Investidores de fundos internacionais que tiverem o mínimo de senso crítico já perceberam que o teatro montado pelo governo brasileirio para convencer que o país está preocupado com o salto no desmatamento e nas queimadas na Amazônia e no Pantanal e que fará tudo ao seu alcance para diminui-los é tão verdadeiro quanto uma nota de R$ 200 com um vira-lata caramelo.

Mesmo quem é rápido como um bicho-preguiça já reparou que um governo - que desautoriza fiscais ambientais, busca a legalização da grilagem e defende madeireiros e garimpeiros ilegais - quer apenas enrolar.
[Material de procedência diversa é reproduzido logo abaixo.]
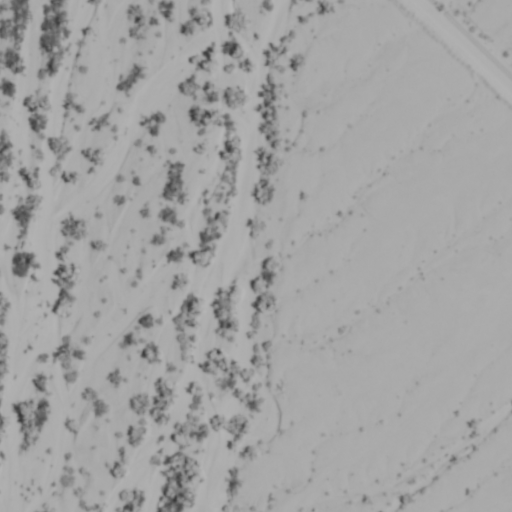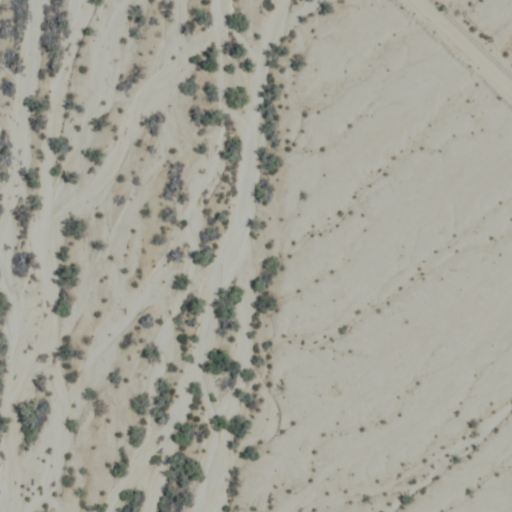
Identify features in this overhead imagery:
road: (449, 58)
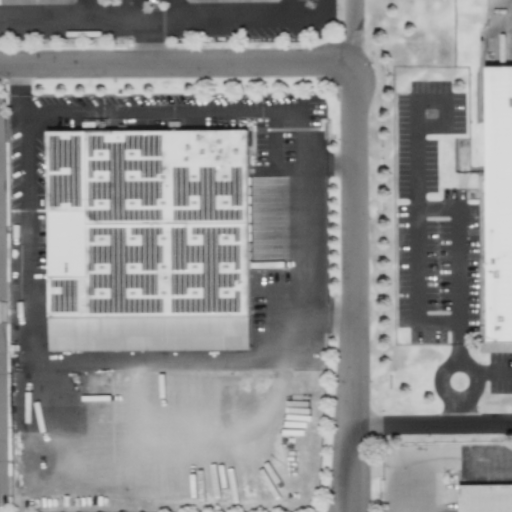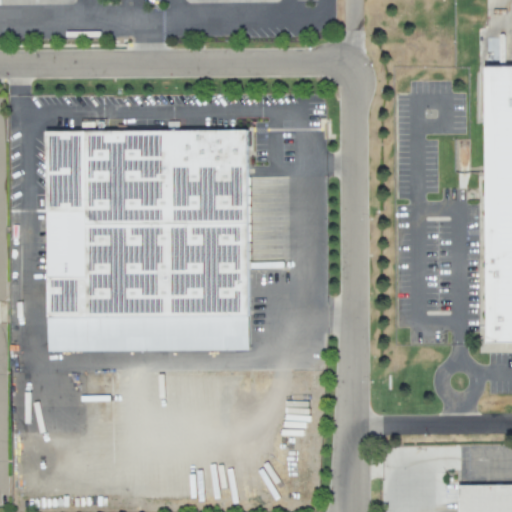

Qualquer urso polar deprimido por estar preso em um pedaço de gelo flutuando no Ártico seria capaz de explicar que o processo de mudanças climáticas não tem a ver com esquerda e direita, mas com a nossa sobrevivência como espécie. Ou seja, é um tema que separa a civilização e a barbárie. E, infelizmente, o governo parece ter escolhido o seu lado na História.

A Amazônia não é o pulmão do mundo, mas ela imobiliza bilhões de toneladas de carbono que, se lançadas à atmosfera, farão do planeta um lugar pior para se viver. Sem ela, menos água é retirada do solo e jogada no ar. Sem ela, São Paulo pode dar adeus à sua agricultura porque nosso sistema de chuvas dela depende. Sem ela, sobrará um deserto que avançará sobre outras áreas de produção. Pode não ter mico-leão-dourado por lá, mas conta com a maior biodiversidade do planeta. E nela vivem milhões de pessoas, incluindo populações tradicionais, suas línguas e culturas.

O relógio está correndo. Em contagem regressiva.

Ao final, a questão que precisa ser respondida é se o governo está mesmo disposto a combater as ameaças reais que colocam em risco nosso planeta, mudando seu comportamento quanto ao meio ambiente, ou zombará delas enquanto queima dinheiro de exportações de carne, soja, ferro gusa, entre outros, que ficarão bloqueadas em portos pelo mundo, acusadas de crimes ambientais e sociais. Ou enquanto vê dezenas de bilhões em investimentos correrem do Brasil por medo dos riscos do seu terraplanismo ecológico.

O que lembra que o principal mico também vive no Rio, mas é endêmico de um condomínio na Barra da Tijuca.